Голодание приводит к возбуждению центра аппетита в вентролатеральном гипоталамусе из-за гипогликемии, а также, в меньшей степени, в силу снижения притока аминокислот в кровь. Играет роль и отсутствие нервных импульсов от растянутых пищеварительных органов, а также понижение панкреатической секреции инсулина и дуоденальной продукции холецистокинина, стимулирующих в норме вентромедиальный гипоталамический центр насыщения. При голодании энтериновая система активизирует выработку нейропептида Y, галанина и мотилина, стимулирующих центр голода. В дальнейшем высокая активность центра голода и низкая – центра насыщения поддерживается из-за снижения массы жировой ткани и пониженной продукции адипоцитами голодающего организма анорексигенного гормона кахексина, а также стимулятора чувства насыщения лептина. Таким образом, чувство голода сохраняется в течение значительной части компенсированного периода голодания. Затем его интенсивность ослабевает, вероятно, вследствие утомления центра или же в силу продукции анорексигенных цитокинов.
Гормоны стресса (АКТГ, катехоламины, глюкокортикоиды и вазопрессин) довершают стимуляцию гликогенолиза и активизируют глюконеогенез в печени.
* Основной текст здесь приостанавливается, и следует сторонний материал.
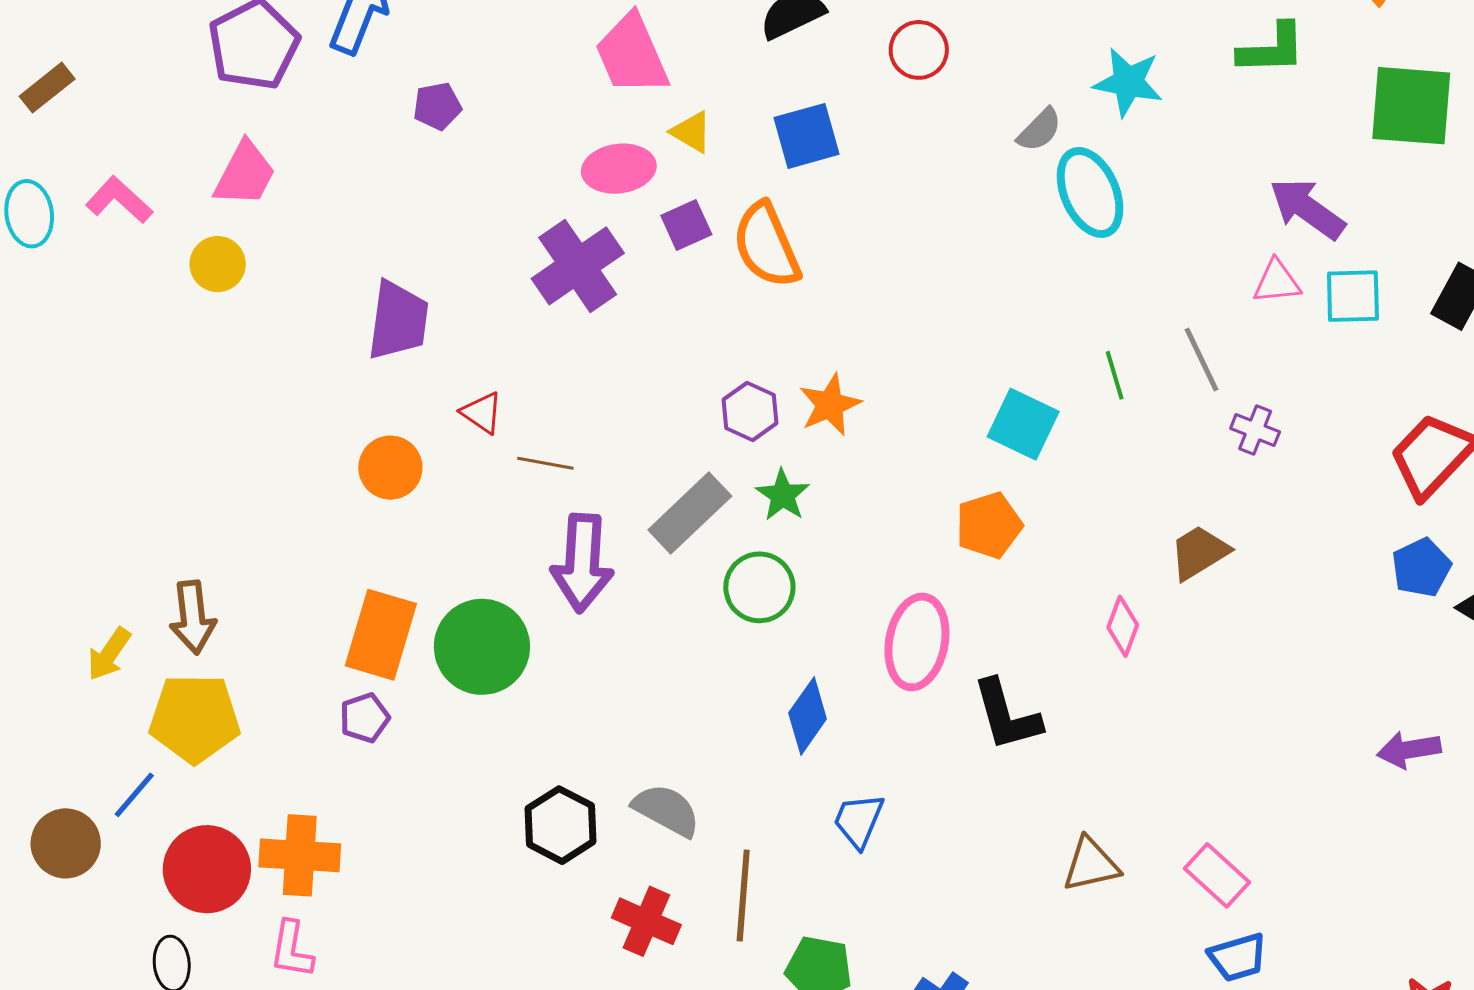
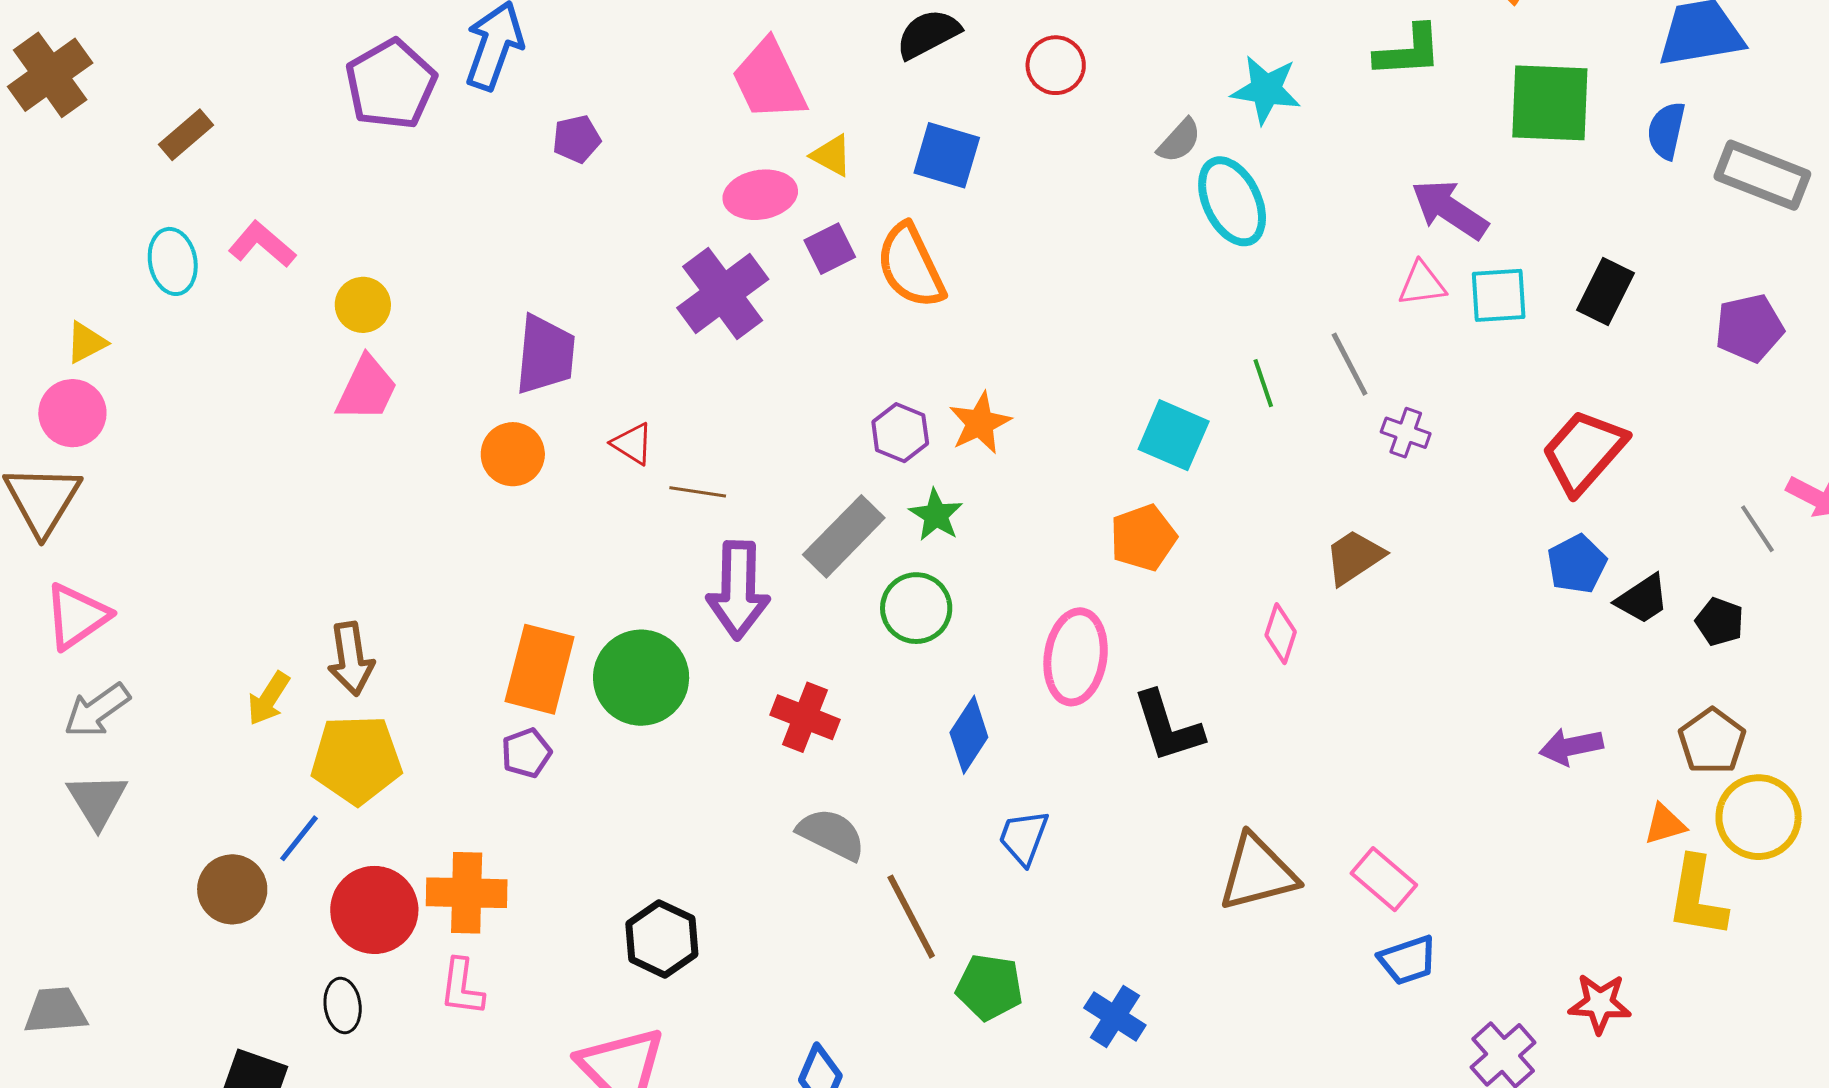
blue square: (807, 136) -> (947, 155), turned 34
pink trapezoid: (245, 174) -> (367, 389), moved
orange circle: (390, 468) -> (513, 454), moved
black hexagon: (561, 825) -> (662, 939), moved
brown triangle: (1091, 864) -> (1258, 873), size x1.4
brown line: (743, 896) -> (911, 917), turned -30
red cross: (646, 921) -> (805, 717), moved

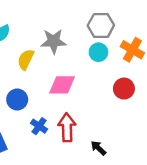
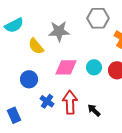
cyan circle: (98, 52) -> (94, 67), moved
yellow semicircle: (26, 59) -> (36, 46), turned -66
black arrow: (98, 148) -> (94, 110), moved

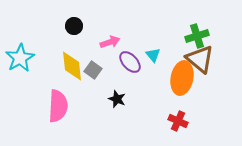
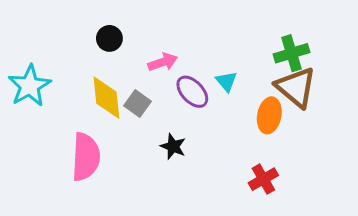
orange ellipse: (182, 78) -> (269, 115), size x0.7
red cross: (178, 121) -> (263, 179), turned 36

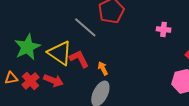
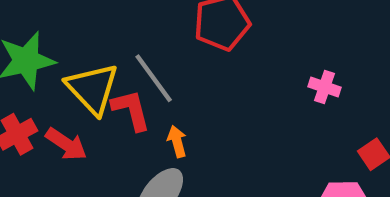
gray line: (85, 27) -> (154, 78), moved

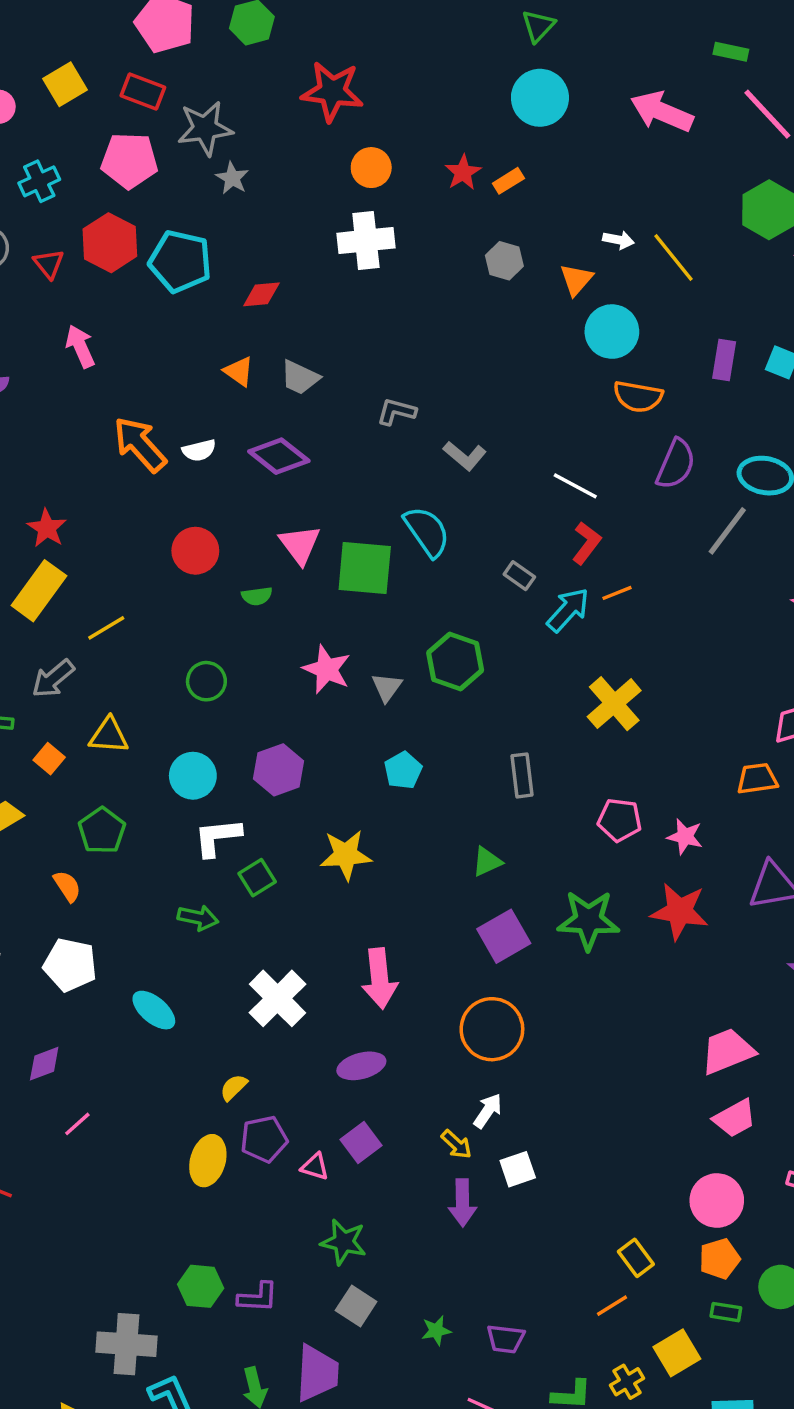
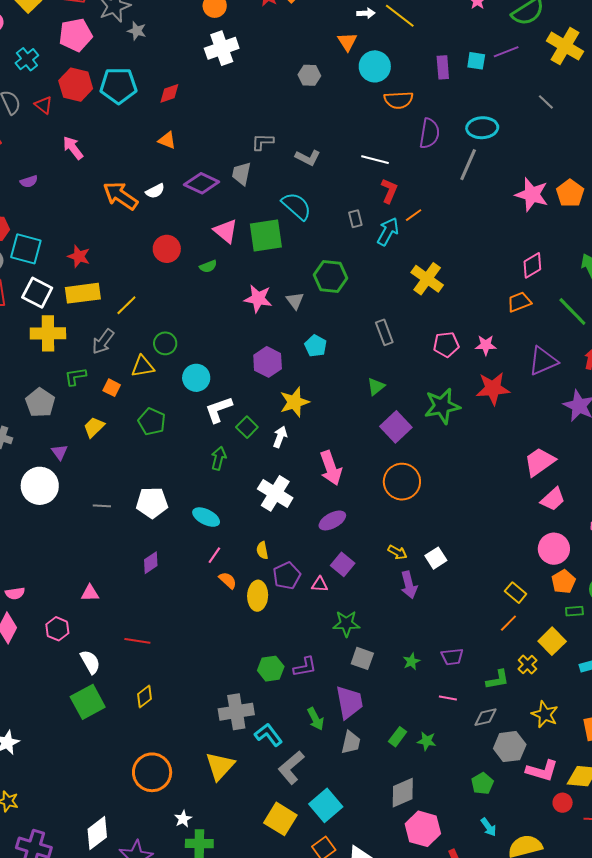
gray hexagon: (504, 261) -> (309, 75), moved
gray trapezoid: (300, 377) -> (241, 174), moved, turned 90
gray rectangle: (519, 576) -> (355, 219), turned 54
yellow rectangle: (39, 591) -> (83, 293), turned 60
green circle: (206, 681) -> (165, 343), moved
purple hexagon: (279, 770) -> (268, 362), moved
orange semicircle: (67, 886) -> (228, 580), moved
green arrow: (198, 918) -> (219, 458), turned -75
yellow semicircle: (234, 1087) -> (262, 550), turned -42
white arrow: (488, 1111) -> (280, 437), moved
pink line: (77, 1124) -> (214, 555), moved

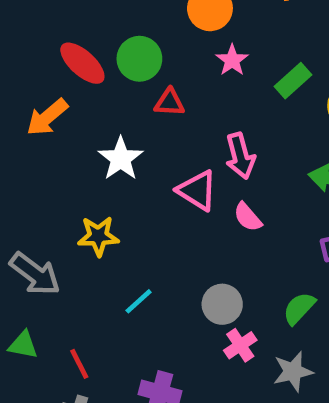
Глюкагон стимулирует гормончувствительную липазу в гепатоцитах, что способствует окислению в них жирных кислот. Катехоламины и глюкокортикоиды активируют липазу в липоцитах, расщепляющую триглицериды, а глюкокортикоиды и глюкагон активируют ключевые ферменты глюконеогенеза.
АКТГ при стрессе действует системно и способствует липолизу в жировой ткани, а также тормозит синтез мочевины печенью, что влияет на усиление использования аминокислот, как энергетического материала. Под влиянием АКТГ в голодающем организме растет продукция СТГ, оказывающего вместе с глюко-кортикоидами, катехоламинами, вазопрессином и глюкагоном выраженный антиинсулиновый эффект.
СТГ опосредует свои анаболические эффекты через систему соматомединов, вырабатываемых печенью и другими тканями и органами. Но при голодании производство соматомединов (особенно соматомедина С) резко снижается. Липолитический эффект СТГ, напротив, не связан с соматомединовым посредником. Все это обеспечивает катаболическое использование жиров и аминокислот из соматического пула и приоритетную поставку энергии в органы, располагающие инсулиннезависимыми транспортерами глюкозы (ЦНС, надпочечники, гонады, глаза).